Durante il Cantiere si è poi confermato ciò che è stato fortemente sottolineato durante il Sinodo diocesano: “La consapevolezza che
la ’ndrangheta incide fortemente nel tessuto socio-economico del territorio.
La mentalità ’ndranghetista, infatti, influenza fortemente la vita sociale, basando il suo condizionamento sia sull’intimidazione, attraverso la forza delle armi, che sul ruolo economico raggiunto attraverso il riciclaggio del denaro sporco: gli individui e le comunità, il mercato economico e la politica, le attività imprenditoriali e lo sport risentono inesorabilmente della sua presenza”. Durante i lavori del Cantiere “attenzione specifica è stata dedicata anche alla pastorale delle carceri, sottolineando l’importanza di pensare al recupero della persona reclusa e alle famiglie dei detenuti – attraverso sostegno psicologico e spirituale – anche quando termina il periodo della reclusione”. Don Loiacono avverte: “Nel nostro contesto sociale, inoltre, sono gravi le violazioni ai diritti del malato legati alla criminalità: corruzione, favoritismi, sprechi, frodi, malasanità, lunghezza delle liste di attesa per un semplice esame di routine.

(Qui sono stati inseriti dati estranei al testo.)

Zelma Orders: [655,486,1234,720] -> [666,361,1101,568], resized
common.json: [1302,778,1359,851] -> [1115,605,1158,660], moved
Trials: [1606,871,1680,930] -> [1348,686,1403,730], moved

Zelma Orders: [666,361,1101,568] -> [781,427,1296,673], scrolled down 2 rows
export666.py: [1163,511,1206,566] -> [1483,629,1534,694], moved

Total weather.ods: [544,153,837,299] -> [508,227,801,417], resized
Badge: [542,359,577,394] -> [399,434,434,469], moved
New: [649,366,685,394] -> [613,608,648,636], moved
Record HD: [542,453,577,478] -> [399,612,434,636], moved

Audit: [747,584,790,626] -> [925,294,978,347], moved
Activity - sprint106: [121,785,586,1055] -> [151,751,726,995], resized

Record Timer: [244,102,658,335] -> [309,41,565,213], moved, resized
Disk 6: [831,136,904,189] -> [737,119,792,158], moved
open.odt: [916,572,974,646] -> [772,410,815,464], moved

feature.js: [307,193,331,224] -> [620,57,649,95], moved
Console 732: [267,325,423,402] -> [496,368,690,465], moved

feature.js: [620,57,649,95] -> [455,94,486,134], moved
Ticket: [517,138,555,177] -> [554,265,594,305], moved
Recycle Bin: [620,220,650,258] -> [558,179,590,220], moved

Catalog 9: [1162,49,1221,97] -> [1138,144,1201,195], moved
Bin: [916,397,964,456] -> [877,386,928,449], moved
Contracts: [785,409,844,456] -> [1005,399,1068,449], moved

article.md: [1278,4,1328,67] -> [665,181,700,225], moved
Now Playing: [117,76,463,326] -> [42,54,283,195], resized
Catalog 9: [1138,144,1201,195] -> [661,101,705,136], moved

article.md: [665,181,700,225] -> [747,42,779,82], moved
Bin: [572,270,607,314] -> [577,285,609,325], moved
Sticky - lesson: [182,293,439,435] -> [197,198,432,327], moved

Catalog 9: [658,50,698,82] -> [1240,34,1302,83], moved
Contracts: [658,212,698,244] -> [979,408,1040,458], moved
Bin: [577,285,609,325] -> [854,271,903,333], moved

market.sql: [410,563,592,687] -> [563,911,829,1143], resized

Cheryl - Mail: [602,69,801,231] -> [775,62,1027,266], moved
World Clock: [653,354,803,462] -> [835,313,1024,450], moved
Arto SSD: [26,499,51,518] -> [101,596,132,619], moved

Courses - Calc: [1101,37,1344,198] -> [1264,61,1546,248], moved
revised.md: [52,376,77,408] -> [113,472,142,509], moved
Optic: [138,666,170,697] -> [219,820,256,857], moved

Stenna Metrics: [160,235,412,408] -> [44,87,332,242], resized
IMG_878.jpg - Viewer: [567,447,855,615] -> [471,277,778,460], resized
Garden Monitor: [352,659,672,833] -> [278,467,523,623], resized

Anche la cura del creato è spesso ostacolata da una mentalità radicata che – per favorire pochi – deturpa la nostra Casa comune attraverso un inquinamento selvaggio e costante della terra, dell’acqua e dell’aria”. Grazie al 1° Sinodo diocesano e ai lavori del Cantiere, conclude il sacerdote, “si è accresciuta una maggiore consapevolezza legata alla promozione della giustizia. Il cammino a cui la nostra Chiesa è chiamata per sradicare la mentalità ’ndranghetista consiste in una preghiera profonda e sincera come fonte di conversione, in una capillare formazione sulla Dottrina sociale della Chiesa e in un’efficace comunicazione e collaborazione tra le iniziative di bene presenti sul territorio. In tal senso, la Caritas e gli uffici per la pastorale del lavoro e della salute rivestono un ruolo particolarmente importante”.